Jun 18, 2014

    New from DBS: Home loans pegged to bank's FD rates

    DBS Bank has introduced a new benchmark for its mortgages - they are pegged to the bank's fixed deposit (FD) rates, which it said is easier for customers to understand and is pretty transparent.

    It's the first time a bank is basing a mortgage on its FD rates.

    Called the fixed deposit home rate, or FHR, it takes the simple average of the bank's 12-month and 24-month FD rates. The FHR is currently 0.40 per cent, based on DBS' 12-month FD rate of 0.25 per cent and 24-month FD rate of 0.55 per cent.

    The interest rate charged to customers includes a premium. For Year 1 of the home loan, DBS charges a premium of 0.95 per cent. Add the current FHR of 0.40 per cent, and the effective rate is 1.35 per cent.

    The premium for Year 2 and thereafter is 1.05 per cent and 1.25 per cent respectively. Tag on the FHR, and the effective rate to the borrower in Year 2 and thereafter is 1.45 per cent and 1.65 per cent respectively.

    DBS continues to sell loans pegged to the Singapore interbank offered rate (Sibor), which are also the most popular home-loan product at other banks, but said that customers are receptive to its new FHR package.

    "The response has been encouraging," said Lui Su Kian, DBS Bank's managing director and head of deposits and secured lending.

    More than half of home buyers who opt for floating rates have taken up the FHR package since it was launched two to three months ago, she said. The others continue to go for Sibor. The rest of the borrowers go for the bank's fixed-rate packages, she said.

    Sibor rates, which are wholesale rates, can be accessed easily. They are administered by the Association of Banks in Singapore.

    Ms Lui noted that Sibor formulas are quite technical.

    Will the new product improve DBS' margins? "The outcome we'd like to see is...that margins are stable and keep inching up," Ms Lui said.

    Some bankers note that Sibor rates, being wholesale prices, are more volatile.

    Over the past 24 months, there has been some volatility in the three-month Sibor, which is the most popular tenor for home loans. It's ranged from a low of 0.37083 per cent to a high of 0.40626 per cent; it's presently at 0.40376 per cent.

    The last time DBS adjusted its 12-month and 24-month fixed deposit rates was in 2012, said Ms Lui.

    Rival banks are sticking to Sibor-pegged home-loan packages, noting its transparency.

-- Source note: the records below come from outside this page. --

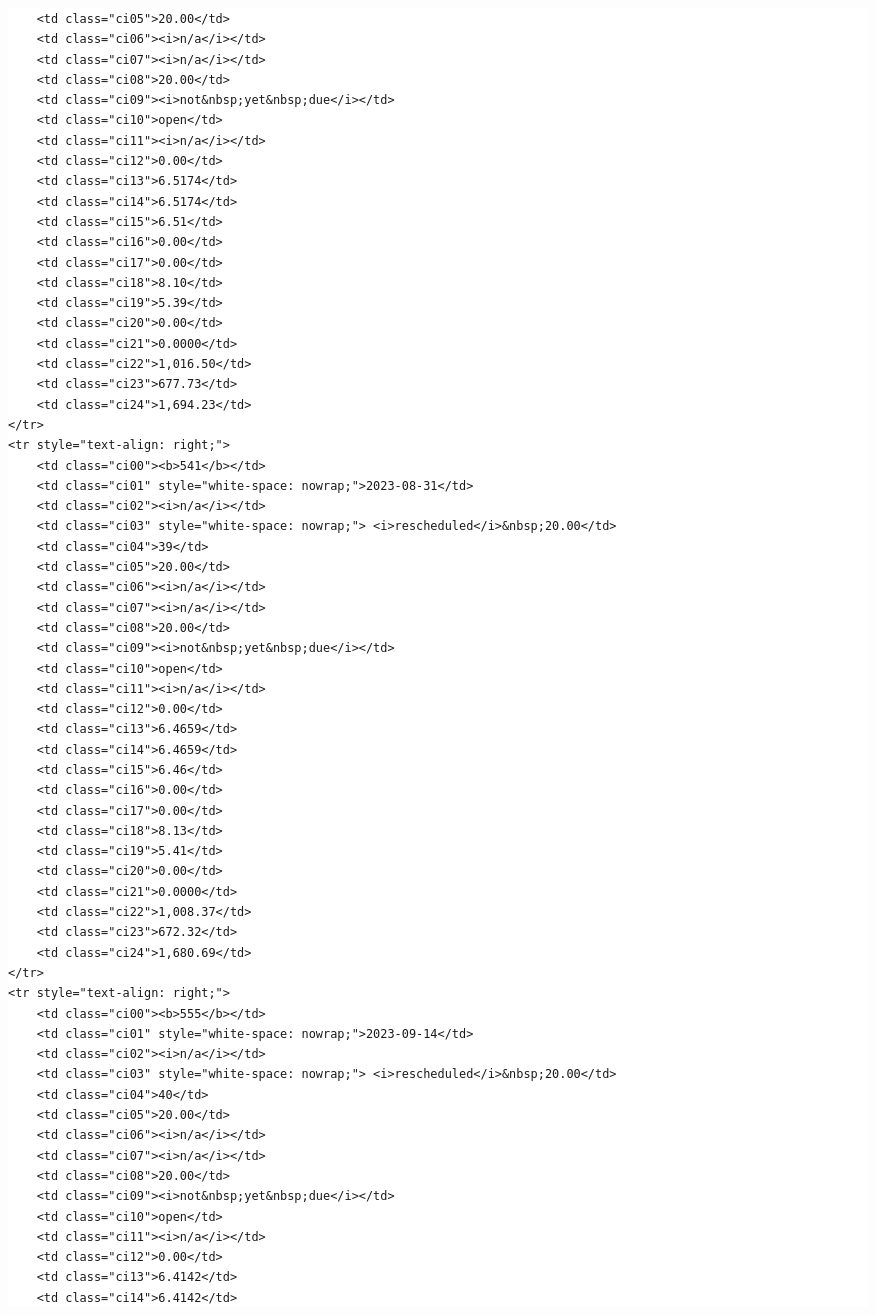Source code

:         <td class="ci05">20.00</td>
        <td class="ci06"><i>n/a</i></td>
        <td class="ci07"><i>n/a</i></td>
        <td class="ci08">20.00</td>
        <td class="ci09"><i>not&nbsp;yet&nbsp;due</i></td>
        <td class="ci10">open</td>
        <td class="ci11"><i>n/a</i></td>
        <td class="ci12">0.00</td>
        <td class="ci13">6.5174</td>
        <td class="ci14">6.5174</td>
        <td class="ci15">6.51</td>
        <td class="ci16">0.00</td>
        <td class="ci17">0.00</td>
        <td class="ci18">8.10</td>
        <td class="ci19">5.39</td>
        <td class="ci20">0.00</td>
        <td class="ci21">0.0000</td>
        <td class="ci22">1,016.50</td>
        <td class="ci23">677.73</td>
        <td class="ci24">1,694.23</td>
    </tr>
    <tr style="text-align: right;">
        <td class="ci00"><b>541</b></td>
        <td class="ci01" style="white-space: nowrap;">2023-08-31</td>
        <td class="ci02"><i>n/a</i></td>
        <td class="ci03" style="white-space: nowrap;"> <i>rescheduled</i>&nbsp;20.00</td>
        <td class="ci04">39</td>
        <td class="ci05">20.00</td>
        <td class="ci06"><i>n/a</i></td>
        <td class="ci07"><i>n/a</i></td>
        <td class="ci08">20.00</td>
        <td class="ci09"><i>not&nbsp;yet&nbsp;due</i></td>
        <td class="ci10">open</td>
        <td class="ci11"><i>n/a</i></td>
        <td class="ci12">0.00</td>
        <td class="ci13">6.4659</td>
        <td class="ci14">6.4659</td>
        <td class="ci15">6.46</td>
        <td class="ci16">0.00</td>
        <td class="ci17">0.00</td>
        <td class="ci18">8.13</td>
        <td class="ci19">5.41</td>
        <td class="ci20">0.00</td>
        <td class="ci21">0.0000</td>
        <td class="ci22">1,008.37</td>
        <td class="ci23">672.32</td>
        <td class="ci24">1,680.69</td>
    </tr>
    <tr style="text-align: right;">
        <td class="ci00"><b>555</b></td>
        <td class="ci01" style="white-space: nowrap;">2023-09-14</td>
        <td class="ci02"><i>n/a</i></td>
        <td class="ci03" style="white-space: nowrap;"> <i>rescheduled</i>&nbsp;20.00</td>
        <td class="ci04">40</td>
        <td class="ci05">20.00</td>
        <td class="ci06"><i>n/a</i></td>
        <td class="ci07"><i>n/a</i></td>
        <td class="ci08">20.00</td>
        <td class="ci09"><i>not&nbsp;yet&nbsp;due</i></td>
        <td class="ci10">open</td>
        <td class="ci11"><i>n/a</i></td>
        <td class="ci12">0.00</td>
        <td class="ci13">6.4142</td>
        <td class="ci14">6.4142</td>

    Said Dennis Khoo, United Overseas Bank's Singapore head, personal financial services: "Home loans pegged to Sibor allow home buyers to capitalise on the current low interest rate, but the rate will vary along with interest rate movements."

    Phang Lah Hwa, OCBC Bank's head of consumer secured lending, said: "Most customers prefer Sibor-pegged packages due to its open and transparent concept. It is determined by the banks in Singapore and published by the Association of Banks in Singapore."

    Though interest rates have been low for several years, they are forecast to start rising next year, when US rates do so in response to improving economic conditions.